● **本文抜粋**:

当事者双方の主張及び証拠関係は、次のとおり付加する外は、原判決事実摘示と同
一であるからこれを引用する(但し、原判決四枚目裏二行目の「反論理的」とある
のを「反倫理的」と、同一〇枚目表八行目、一四枚目裏九行目、二二枚目表七行目
及び同九行目に「全て」とあるのを「すべて」と各訂正する)。
(控訴人の主張)
仮にBに遺族給付受給資格があるとしても、控訴人とAとの婚姻関係はその実体が
失われて形骸化し、その状態が固定化しているとは明確に言いがたいから、右は農
林漁業団体職員共済組合法第二七条にいう給付を受けるべき同順位の遺族が二人い
る場合に該当するものとして、同規定を適用し、遺族給付を控訴人とBに等分し、
その半額を控訴人に給付すべきである。
(証拠関係)(省略)
○ 理由
一 当裁判所は、控訴人の本訴請求は棄却すべきものと判断するものであり、その
理由は次のとおり訂正・付加する外は、原判決の理由と同一であるから、その説示
を引用する。
(一) 原判決三〇枚目表一行目の「原告」から同二行目の「除く。)」までを
「原審(第一ないし第三回)及び当審における控訴人本人尋問の結果(但し、後記
措信しない部分を除く。)」と、同三二枚目裏二行目に「原告」とあるのを「A」
と各訂正する。
(二) 原判決三五枚目表四行目の「原告」の前に「控訴人は昭和一五年Aから性
病を感染されてから再三発病していたところ、昭和二六年頃再発した際、医師から
今後発病したらもはや治療の方法がないと言われ、Aとの別居をすすめられて以
来、Aの申出を拒否し、」を加える。

● **データ**:

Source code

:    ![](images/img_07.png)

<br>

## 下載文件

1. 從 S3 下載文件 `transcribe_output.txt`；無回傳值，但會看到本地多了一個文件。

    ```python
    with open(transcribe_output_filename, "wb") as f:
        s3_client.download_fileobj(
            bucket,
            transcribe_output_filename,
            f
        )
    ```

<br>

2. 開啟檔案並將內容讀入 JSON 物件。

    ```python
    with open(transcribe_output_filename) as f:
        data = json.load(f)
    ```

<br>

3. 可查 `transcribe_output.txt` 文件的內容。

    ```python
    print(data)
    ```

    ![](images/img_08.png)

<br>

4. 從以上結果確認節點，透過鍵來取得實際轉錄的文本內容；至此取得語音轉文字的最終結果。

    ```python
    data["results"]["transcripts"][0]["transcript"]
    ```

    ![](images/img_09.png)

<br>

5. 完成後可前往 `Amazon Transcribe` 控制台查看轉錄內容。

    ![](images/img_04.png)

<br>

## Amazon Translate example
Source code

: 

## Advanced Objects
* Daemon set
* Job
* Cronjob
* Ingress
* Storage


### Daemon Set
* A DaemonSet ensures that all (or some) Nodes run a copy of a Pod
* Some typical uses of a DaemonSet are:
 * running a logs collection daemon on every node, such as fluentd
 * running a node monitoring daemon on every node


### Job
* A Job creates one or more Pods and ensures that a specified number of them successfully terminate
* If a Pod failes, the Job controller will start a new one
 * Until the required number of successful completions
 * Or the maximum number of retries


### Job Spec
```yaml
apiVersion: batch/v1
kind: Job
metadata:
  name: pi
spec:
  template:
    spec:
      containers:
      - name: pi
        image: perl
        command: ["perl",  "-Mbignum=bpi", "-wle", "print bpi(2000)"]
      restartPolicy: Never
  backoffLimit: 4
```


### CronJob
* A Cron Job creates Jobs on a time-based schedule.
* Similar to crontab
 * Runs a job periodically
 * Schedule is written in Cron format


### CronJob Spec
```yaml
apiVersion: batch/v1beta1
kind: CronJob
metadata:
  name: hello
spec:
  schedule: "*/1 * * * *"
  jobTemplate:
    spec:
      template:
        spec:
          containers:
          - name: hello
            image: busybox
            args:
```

● **課題 A**:
判決文について、次の問いに答えよ。
(i) 原判決四枚目裏二行目の「反論理的」は、何と訂正されるか。
(ii) 控訴人の主張では、遺族給付を控訴人とBの間でどのように扱うべきだとしているか。
(iii) 当裁判所は、控訴人の本訴請求をどう判断したか。
● **課題 B**: 判決文の続きを、最後の文の後から書け。

● **解答 A**:
(i) 「反倫理的」と訂正される。
(ii) 控訴人とBに等分し、その半額を控訴人に給付すべきだとしている。
(iii) 棄却すべきものと判断した。

● **解答 B**:
(三) 原判決三五枚目表六行目の「C」の次に「、当審証人D」を加え、同行目
の「原告本人尋問の結果は措信しがたく」とあるのを「原審及び当審における控訴
人本人尋問の結果は措信しがたく、また甲第八号証の末尾の加入部分は、当審にお
ける控訴人本人尋問の結果によると控訴人が記載したことが認められるところ、右
本人尋問の結果だけではAが右記載を了承したかどうか明らかでないから、甲第八
号証に右記載があるからといつて、右認定を左右できず、」と訂正する。
(四) 原判決三八枚目表六行目の「ばかりか、」の次に「昭和二六年頃発病の
際、医師から今後発病したら治療の方法がないと言われ、Aとの別居をすすめられ
たことからすると、控訴人はAとの同居を望まず、従つて」を、同末行の「原告本
人は」の次に「原審及び当審において」を各加える。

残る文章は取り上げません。